April 2 (Reuters) - Japanese stocks saw the largest weekly foreign fund outflow in two decades in the week through March 28, as surging oil prices driven by the Middle East war raised fears of weaker global growth and corporate earnings.
Foreigners dumped a net 4.45 trillion yen ($27.92 billion) of Japanese stocks in their largest weekly net sales since at least January 2005, since when the statistics are available with the Ministry of Finance in Japan.
Foreigners have divested nearly 8.35 trillion yen worth of Japanese shares since the war in Iran started on February 28.
Markets recoiled on Thursday as war jitters over Iran intensified, with stocks falling, oil surging after U.S. President Donald Trump said Washington could strike Iran "extremely hard" within weeks, dashing hopes for clarity on when the Middle East conflict might end.
Japanese bonds faced a sharp 6.81 trillion yen worth of foreign outflows, the largest for a week since December 2022.

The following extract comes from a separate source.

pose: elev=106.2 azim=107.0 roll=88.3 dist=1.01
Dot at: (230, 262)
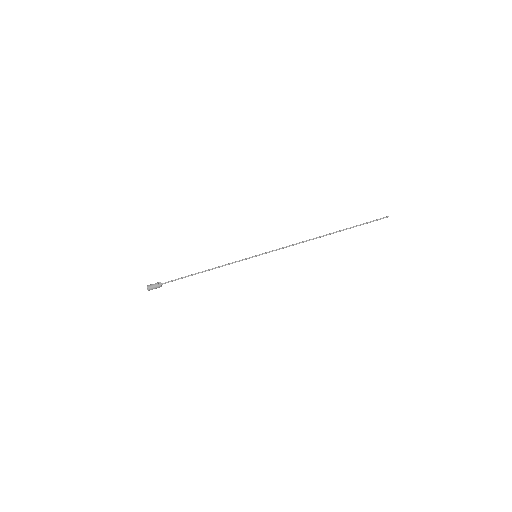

Foreigners ditched long-term Japanese bonds of 2.65 trillion yen and short-term bonds of 4.16 trillion yen in their largest weekly net sales since December 27, 2025.
Elsewhere, Japanese investors added a net 140.6 billion yen worth of foreign stocks as they extended their recent streak of net purchases to a sixth successive week.
They, however, sold long-term foreign bonds of 945.4 billion yen and short-term bonds of 224.4 billion yen.